Si Tyson continuait de hurlé comme ça et que je continuais à perdre des cheveux, sans être visé, à chaque couteau qui passait, j'allais péter un plomb et soit, ils finiraient tous décapité soit, on finirait tous tailladé comme des poules de ferme. STCHIIING ! STCHIIING ! Et maintenant, c'est moi qu'ils visent, pour de bon !
- Encore un !
- Tyson !
- AAAH ! Y'en a plein d'autre !
Je l'ai vu sprinté comme un fou et me dépassé, le visage en sueur et les bras tremblants. Même après m'avoir doublé, il a continué à courir, je ne sais où.
- A gauche, Percy !
Autant obéir à Grover, il y avait peut-être quelque chose au fond et j'espérais qu'on tomberait sur une salle, isolée du reste du Labyrinthe. Papa, si tu m'entends et que tu m'aimes, Tyson et moi, un tant soit peu, aide-nous !
- Percy, y'a une porte qui c'est fermé, derrière nous, m'a hurlé Grover en s'étalant à même le sol.
- Cool.
Papa, vraiment, merci. Enfin, à supposer que c'était toi, bien évident. Mais, je savais que c'était toi, pour une raison quelconque.
J'ai déposé doucement Annabeth parterre et elle m'a gentiment offert son regard le plus noir où, était aussi mélangée une lueur plus douce.

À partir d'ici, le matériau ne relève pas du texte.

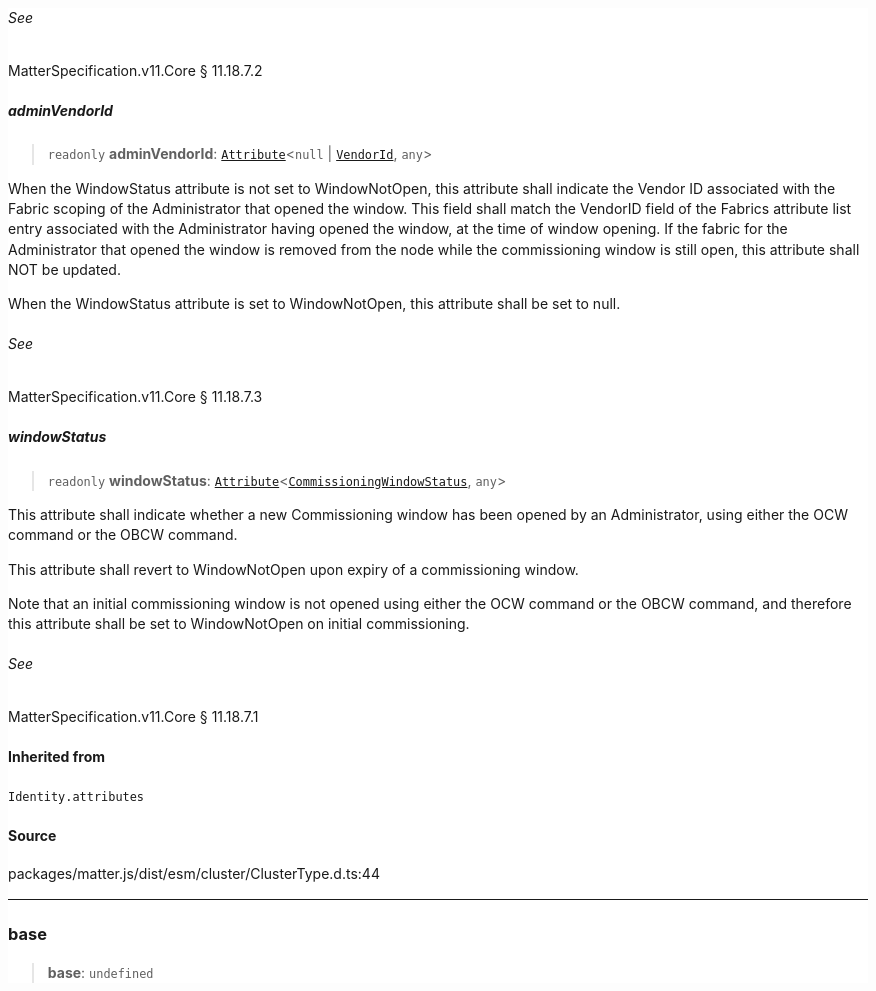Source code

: ###### See

MatterSpecification.v11.Core § 11.18.7.2

##### adminVendorId

> `readonly` **adminVendorId**: [`Attribute`](../../../interfaces/Attribute.md)\<`null` \| [`VendorId`](../../../../datatype/README.md#vendorid), `any`\>

When the WindowStatus attribute is not set to WindowNotOpen, this attribute shall indicate the Vendor ID
associated with the Fabric scoping of the Administrator that opened the window. This field shall match
the VendorID field of the Fabrics attribute list entry associated with the Administrator having opened
the window, at the time of window opening. If the fabric for the Administrator that opened the window is
removed from the node while the commissioning window is still open, this attribute shall NOT be updated.

When the WindowStatus attribute is set to WindowNotOpen, this attribute shall be set to null.

###### See

MatterSpecification.v11.Core § 11.18.7.3

##### windowStatus

> `readonly` **windowStatus**: [`Attribute`](../../../interfaces/Attribute.md)\<[`CommissioningWindowStatus`](../enumerations/CommissioningWindowStatus.md), `any`\>

This attribute shall indicate whether a new Commissioning window has been opened by an Administrator,
using either the OCW command or the OBCW command.

This attribute shall revert to WindowNotOpen upon expiry of a commissioning window.

Note that an initial commissioning window is not opened using either the OCW command or the OBCW
command, and therefore this attribute shall be set to WindowNotOpen on initial commissioning.

###### See

MatterSpecification.v11.Core § 11.18.7.1

#### Inherited from

`Identity.attributes`

#### Source

packages/matter.js/dist/esm/cluster/ClusterType.d.ts:44

***

### base

> **base**: `undefined`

Comme-ci, elle me remerciait ou me félicitait, ou autre chose, je ne sais pas. Mais, je sais que voir cette lueur dans ces yeux a provoqué un grognement sourd dans ma gorge et mon ventre c'est contracté, en même temps que mon regard la détaillait.

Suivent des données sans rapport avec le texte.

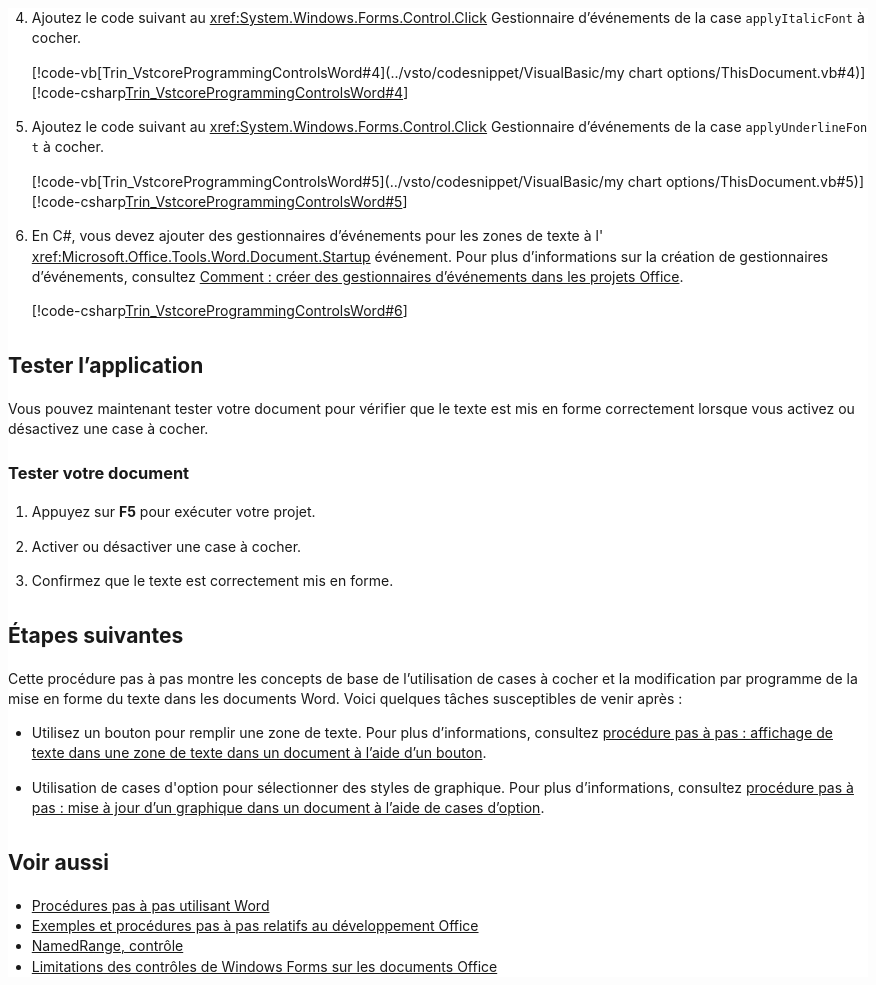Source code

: 4. Ajoutez le code suivant au <xref:System.Windows.Forms.Control.Click> Gestionnaire d’événements de la case `applyItalicFont` à cocher.

     [!code-vb[Trin_VstcoreProgrammingControlsWord#4](../vsto/codesnippet/VisualBasic/my chart options/ThisDocument.vb#4)]
     [!code-csharp[Trin_VstcoreProgrammingControlsWord#4](../vsto/codesnippet/CSharp/Trin_VstcoreProgrammingControlsWordCS/ThisDocument.cs#4)]

5. Ajoutez le code suivant au <xref:System.Windows.Forms.Control.Click> Gestionnaire d’événements de la case `applyUnderlineFont` à cocher.

     [!code-vb[Trin_VstcoreProgrammingControlsWord#5](../vsto/codesnippet/VisualBasic/my chart options/ThisDocument.vb#5)]
     [!code-csharp[Trin_VstcoreProgrammingControlsWord#5](../vsto/codesnippet/CSharp/Trin_VstcoreProgrammingControlsWordCS/ThisDocument.cs#5)]

6. En C#, vous devez ajouter des gestionnaires d’événements pour les zones de texte à l' <xref:Microsoft.Office.Tools.Word.Document.Startup> événement. Pour plus d’informations sur la création de gestionnaires d’événements, consultez [Comment : créer des gestionnaires d’événements dans les projets Office](../vsto/how-to-create-event-handlers-in-office-projects.md).

     [!code-csharp[Trin_VstcoreProgrammingControlsWord#6](../vsto/codesnippet/CSharp/Trin_VstcoreProgrammingControlsWordCS/ThisDocument.cs#6)]

## <a name="test-the-application"></a>Tester l’application
 Vous pouvez maintenant tester votre document pour vérifier que le texte est mis en forme correctement lorsque vous activez ou désactivez une case à cocher.

### <a name="test-your-document"></a>Tester votre document

1. Appuyez sur **F5** pour exécuter votre projet.

2. Activer ou désactiver une case à cocher.

3. Confirmez que le texte est correctement mis en forme.

## <a name="next-steps"></a>Étapes suivantes
 Cette procédure pas à pas montre les concepts de base de l’utilisation de cases à cocher et la modification par programme de la mise en forme du texte dans les documents Word. Voici quelques tâches susceptibles de venir après :

- Utilisez un bouton pour remplir une zone de texte. Pour plus d’informations, consultez [procédure pas à pas : affichage de texte dans une zone de texte dans un document à l’aide d’un bouton](../vsto/walkthrough-displaying-text-in-a-text-box-in-a-document-using-a-button.md).

- Utilisation de cases d'option pour sélectionner des styles de graphique. Pour plus d’informations, consultez [procédure pas à pas : mise à jour d’un graphique dans un document à l’aide de cases d’option](../vsto/walkthrough-updating-a-chart-in-a-document-using-radio-buttons.md).

## <a name="see-also"></a>Voir aussi
- [Procédures pas à pas utilisant Word](../vsto/walkthroughs-using-word.md)
- [Exemples et procédures pas à pas relatifs au développement Office](../vsto/office-development-samples-and-walkthroughs.md)
- [NamedRange, contrôle](../vsto/namedrange-control.md)
- [Limitations des contrôles de Windows Forms sur les documents Office](../vsto/limitations-of-windows-forms-controls-on-office-documents.md)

Et brusquement, j'ai détourné la tête et j'ai regardé Tyson faire une espèce de danse de la joie en murmurant des « Mon grand-frère c'est le meilleur des meilleurs ! » ou des « J'ai le meilleur Frérot du monde et mon Frérot à les meilleurs amis du monde ! ». Qui m'ont tout de suite fait passé l'envie de grogné. Puis, il m'a sauté et m'a étreint, ou plutôt, il m'a écrasé, en continuant de chanter. Enfin, vous voyez le genre ?
Finalement, quand il a bien voulu me relâcher, à mon tour je me suis laissé tomber à terre, à côté d'Annabeth. J'ai posé ma tête sur son épaule, son parfum m'a fait fermer les yeux et j'ai soupiré : du repos, enfin.
- Bon boulot, Cervelle d'Algue, a murmuré ma coéquipière.